Why the peripheral distinction matters
The core argument running through the review is that location matters when it comes to KOR. A compound that activates the receptor indiscriminately, hitting both central and peripheral populations, inherits the full liability profile of classical opioids at the central level. A compound that reaches only peripheral KOR might retain analgesic and anti-inflammatory properties while shedding much of that liability. The review positions this not as a solved problem but as a tractable one, meaning researchers have identified the right question and are developing the tools to answer it.

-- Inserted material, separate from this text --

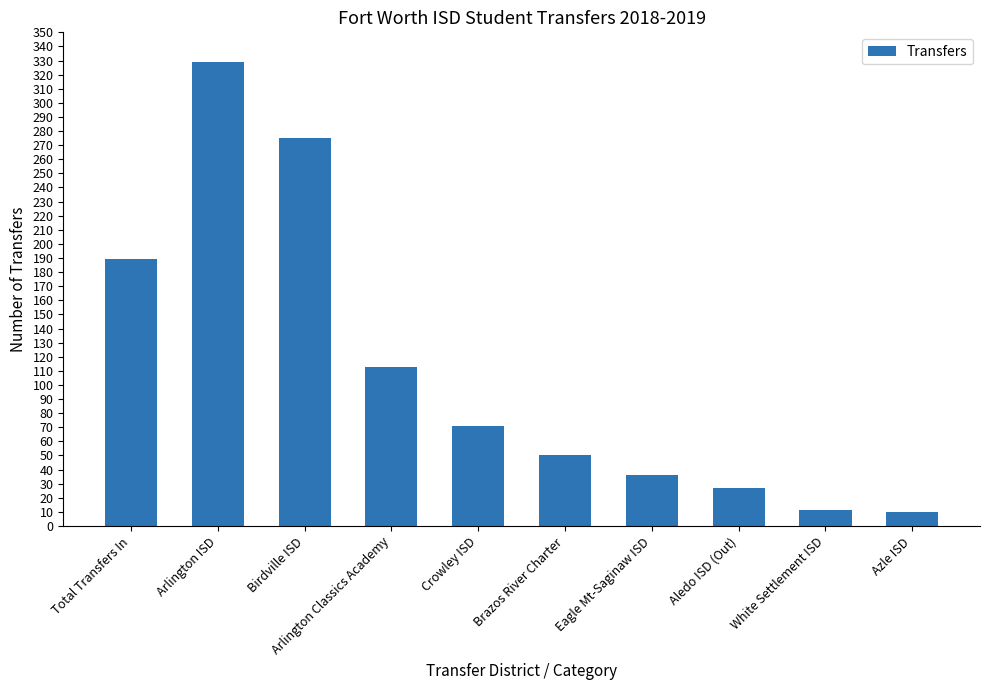

At which label does the data first exceed 71?

Total Transfers In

This framing has practical implications for how researchers design studies and prioritize compounds. It also explains why the peptide approach has attracted interest: peptides offer a degree of structural tunability that makes it possible to optimize for peripheral restriction alongside receptor selectivity. The review suggests that combining insights from molecular signaling biology, tissue expression data, genetic pharmacology, and medicinal chemistry will be necessary to move the most promising candidates forward.
What the research landscape looks like now
The British Journal of Pharmacology review represents a synthesis of a field that has been building for several years. The authors describe peripheral KOR as a promising and versatile target, language that reflects genuine scientific momentum rather than near-term clinical availability. Most of the compounds discussed remain in early-stage investigation, with preclinical models providing the primary evidence base.
For anyone following peptide research, the KOR story is a useful example of how receptor biology at the tissue level can reframe an entire drug discovery strategy. A receptor considered difficult or dangerous in one context can look quite different when researchers ask where exactly in the body it is being engaged and what downstream signals it is producing in that specific environment. The literature surveyed in this review suggests that peripheral KOR biology is rich enough to support continued exploration across multiple disease areas, with peptide-based ligands occupying a central position in the experimental toolkit.